» **Extracto del documento**:
· · · ·

Son conscientes de que la calidad de la uva es la máxima para que todo esto marche bien, pero inciden en que para producir calidad, hay que pagarla. «Yo he reducido mucho en costes y en general antes se gastaba más, porque no había más que ver que las viñas estaban mucho mejor por todas las zonas», reconoce Diego. «Antes se desnietaba, se escardaba varias veces, se echaba más sulfato y más abono. Y ahora hay mucha gente que no echa abono».
«Pero tampoco las puedes dejar abandonadas porque no sabes cuándo van a remontar los precios», apunta Tomás. Este año la sensación general es que viene poca uva. «Y no solo en esta zona, yo creo que en Rioja en general». El principal motivo lo tienen claro: «Las cepas tienen humedad pero vienen resentidas de atrás porque se cuidan lo mínimo, cada vez se les echa menos abono. E igual es lo mejor».

· · · ·

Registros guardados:

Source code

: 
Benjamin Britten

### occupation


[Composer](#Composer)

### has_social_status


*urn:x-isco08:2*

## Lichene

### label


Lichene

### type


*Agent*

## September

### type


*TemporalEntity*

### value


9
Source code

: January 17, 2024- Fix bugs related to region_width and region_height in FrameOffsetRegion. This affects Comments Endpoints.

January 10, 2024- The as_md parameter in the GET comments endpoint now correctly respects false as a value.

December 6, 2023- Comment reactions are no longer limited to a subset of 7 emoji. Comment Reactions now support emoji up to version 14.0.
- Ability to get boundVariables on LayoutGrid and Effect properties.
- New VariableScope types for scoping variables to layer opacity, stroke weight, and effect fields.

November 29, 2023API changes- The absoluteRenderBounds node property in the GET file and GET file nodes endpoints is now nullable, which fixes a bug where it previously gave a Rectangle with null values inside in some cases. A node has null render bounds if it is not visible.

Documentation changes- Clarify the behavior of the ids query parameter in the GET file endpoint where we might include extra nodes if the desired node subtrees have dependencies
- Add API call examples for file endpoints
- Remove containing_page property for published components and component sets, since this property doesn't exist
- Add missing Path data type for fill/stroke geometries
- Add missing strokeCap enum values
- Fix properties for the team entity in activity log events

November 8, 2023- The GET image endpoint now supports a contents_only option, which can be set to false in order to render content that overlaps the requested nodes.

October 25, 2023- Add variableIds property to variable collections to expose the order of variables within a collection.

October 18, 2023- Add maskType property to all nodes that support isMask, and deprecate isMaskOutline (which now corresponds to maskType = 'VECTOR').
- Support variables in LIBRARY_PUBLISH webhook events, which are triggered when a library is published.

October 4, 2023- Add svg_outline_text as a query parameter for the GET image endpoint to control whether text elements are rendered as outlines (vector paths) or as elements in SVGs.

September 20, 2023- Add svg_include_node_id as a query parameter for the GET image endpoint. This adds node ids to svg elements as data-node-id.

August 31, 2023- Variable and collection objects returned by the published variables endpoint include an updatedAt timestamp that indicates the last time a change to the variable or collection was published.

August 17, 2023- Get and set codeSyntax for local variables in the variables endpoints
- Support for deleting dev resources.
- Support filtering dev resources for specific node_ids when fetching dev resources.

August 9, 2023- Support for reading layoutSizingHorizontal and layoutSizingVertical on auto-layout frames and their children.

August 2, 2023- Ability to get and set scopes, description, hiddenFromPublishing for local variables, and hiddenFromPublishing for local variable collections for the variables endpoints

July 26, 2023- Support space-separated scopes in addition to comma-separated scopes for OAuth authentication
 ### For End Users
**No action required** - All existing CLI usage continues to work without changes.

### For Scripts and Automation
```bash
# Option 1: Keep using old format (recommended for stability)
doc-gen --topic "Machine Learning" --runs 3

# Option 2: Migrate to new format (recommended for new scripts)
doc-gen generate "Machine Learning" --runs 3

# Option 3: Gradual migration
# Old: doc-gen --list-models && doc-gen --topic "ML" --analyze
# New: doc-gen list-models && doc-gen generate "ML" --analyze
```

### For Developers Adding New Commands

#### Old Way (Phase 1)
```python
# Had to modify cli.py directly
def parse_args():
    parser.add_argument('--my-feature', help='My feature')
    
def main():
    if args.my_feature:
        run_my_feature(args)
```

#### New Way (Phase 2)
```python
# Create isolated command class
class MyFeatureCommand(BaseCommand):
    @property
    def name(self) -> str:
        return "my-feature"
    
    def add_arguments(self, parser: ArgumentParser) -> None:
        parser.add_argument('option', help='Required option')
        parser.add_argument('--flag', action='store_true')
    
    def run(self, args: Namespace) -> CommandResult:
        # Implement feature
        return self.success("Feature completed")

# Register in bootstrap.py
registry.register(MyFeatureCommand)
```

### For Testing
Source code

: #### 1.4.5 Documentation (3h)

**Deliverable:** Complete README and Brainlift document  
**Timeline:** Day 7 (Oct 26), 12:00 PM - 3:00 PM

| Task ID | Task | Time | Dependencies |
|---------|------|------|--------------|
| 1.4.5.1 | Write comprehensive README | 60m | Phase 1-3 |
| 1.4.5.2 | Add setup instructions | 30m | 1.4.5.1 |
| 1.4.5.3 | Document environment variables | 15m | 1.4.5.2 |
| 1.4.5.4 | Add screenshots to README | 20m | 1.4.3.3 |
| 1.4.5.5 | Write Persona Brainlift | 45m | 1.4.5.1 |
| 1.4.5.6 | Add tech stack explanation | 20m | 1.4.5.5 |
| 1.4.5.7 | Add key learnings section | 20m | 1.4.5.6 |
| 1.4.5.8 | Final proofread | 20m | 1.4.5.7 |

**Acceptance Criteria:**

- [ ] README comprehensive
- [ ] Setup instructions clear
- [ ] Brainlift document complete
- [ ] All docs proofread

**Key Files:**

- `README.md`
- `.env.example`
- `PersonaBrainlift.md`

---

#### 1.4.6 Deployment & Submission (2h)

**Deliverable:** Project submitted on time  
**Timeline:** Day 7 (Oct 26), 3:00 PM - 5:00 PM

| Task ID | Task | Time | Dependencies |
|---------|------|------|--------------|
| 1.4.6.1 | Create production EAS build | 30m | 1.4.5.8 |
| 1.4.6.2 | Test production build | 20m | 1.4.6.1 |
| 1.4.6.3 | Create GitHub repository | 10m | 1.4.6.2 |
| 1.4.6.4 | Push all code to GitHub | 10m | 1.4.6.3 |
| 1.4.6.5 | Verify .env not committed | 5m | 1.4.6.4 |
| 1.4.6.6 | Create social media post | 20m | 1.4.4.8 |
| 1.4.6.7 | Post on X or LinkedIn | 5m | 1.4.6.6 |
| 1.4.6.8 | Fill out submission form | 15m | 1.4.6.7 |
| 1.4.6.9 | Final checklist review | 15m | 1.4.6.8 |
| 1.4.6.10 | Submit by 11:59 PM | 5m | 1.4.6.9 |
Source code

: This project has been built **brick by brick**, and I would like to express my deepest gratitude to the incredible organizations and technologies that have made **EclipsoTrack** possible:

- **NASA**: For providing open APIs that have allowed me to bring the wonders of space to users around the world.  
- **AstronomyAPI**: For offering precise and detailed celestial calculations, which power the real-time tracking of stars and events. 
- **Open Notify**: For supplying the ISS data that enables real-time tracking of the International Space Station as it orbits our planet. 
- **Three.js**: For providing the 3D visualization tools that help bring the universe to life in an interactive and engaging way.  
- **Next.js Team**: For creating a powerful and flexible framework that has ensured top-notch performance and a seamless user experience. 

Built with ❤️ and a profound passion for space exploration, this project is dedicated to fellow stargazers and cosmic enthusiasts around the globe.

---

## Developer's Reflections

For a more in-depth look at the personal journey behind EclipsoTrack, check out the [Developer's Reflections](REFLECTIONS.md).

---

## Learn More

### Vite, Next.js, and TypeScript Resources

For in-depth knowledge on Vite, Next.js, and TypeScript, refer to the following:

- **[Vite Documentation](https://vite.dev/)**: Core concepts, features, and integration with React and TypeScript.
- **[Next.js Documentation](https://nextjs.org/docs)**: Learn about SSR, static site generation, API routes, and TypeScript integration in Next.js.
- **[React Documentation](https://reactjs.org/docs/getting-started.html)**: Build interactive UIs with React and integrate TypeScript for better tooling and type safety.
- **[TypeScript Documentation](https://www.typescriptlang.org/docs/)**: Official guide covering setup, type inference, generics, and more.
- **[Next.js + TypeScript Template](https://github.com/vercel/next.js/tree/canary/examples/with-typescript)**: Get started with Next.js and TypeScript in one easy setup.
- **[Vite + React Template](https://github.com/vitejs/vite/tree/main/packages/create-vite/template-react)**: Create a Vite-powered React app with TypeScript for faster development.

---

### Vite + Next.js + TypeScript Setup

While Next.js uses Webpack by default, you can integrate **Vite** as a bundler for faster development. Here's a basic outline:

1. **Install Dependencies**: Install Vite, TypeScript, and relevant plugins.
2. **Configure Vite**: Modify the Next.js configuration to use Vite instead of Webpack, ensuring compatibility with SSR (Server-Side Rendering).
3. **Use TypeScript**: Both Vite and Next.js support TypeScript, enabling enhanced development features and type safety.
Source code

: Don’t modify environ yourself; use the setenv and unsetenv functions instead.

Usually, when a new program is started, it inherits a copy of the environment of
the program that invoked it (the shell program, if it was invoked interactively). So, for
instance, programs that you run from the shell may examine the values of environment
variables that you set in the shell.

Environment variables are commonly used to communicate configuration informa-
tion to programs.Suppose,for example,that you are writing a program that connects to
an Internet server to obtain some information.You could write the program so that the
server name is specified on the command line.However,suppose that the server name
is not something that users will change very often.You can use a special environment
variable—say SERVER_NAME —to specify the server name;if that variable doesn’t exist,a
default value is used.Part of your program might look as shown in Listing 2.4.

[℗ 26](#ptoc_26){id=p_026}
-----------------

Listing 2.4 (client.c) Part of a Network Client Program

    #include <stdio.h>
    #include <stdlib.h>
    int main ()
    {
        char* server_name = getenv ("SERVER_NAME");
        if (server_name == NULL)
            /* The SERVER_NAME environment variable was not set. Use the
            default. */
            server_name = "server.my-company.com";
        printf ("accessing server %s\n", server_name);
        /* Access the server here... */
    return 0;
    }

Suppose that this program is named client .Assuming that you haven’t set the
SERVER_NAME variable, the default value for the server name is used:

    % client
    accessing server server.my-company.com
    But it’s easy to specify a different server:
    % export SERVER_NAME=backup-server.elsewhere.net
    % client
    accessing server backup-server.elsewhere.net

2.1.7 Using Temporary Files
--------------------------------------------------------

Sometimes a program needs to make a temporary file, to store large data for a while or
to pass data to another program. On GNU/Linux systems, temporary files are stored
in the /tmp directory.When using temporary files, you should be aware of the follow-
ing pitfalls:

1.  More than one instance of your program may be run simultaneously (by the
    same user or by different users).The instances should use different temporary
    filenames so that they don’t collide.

· · · ·

» **Qué se pide**: Según el extracto sobre el cultivo de la viña, ¿cuál es la sensación general de este año? Las líneas son material aparte del extracto.

» **Respuesta**: Que viene poca uva.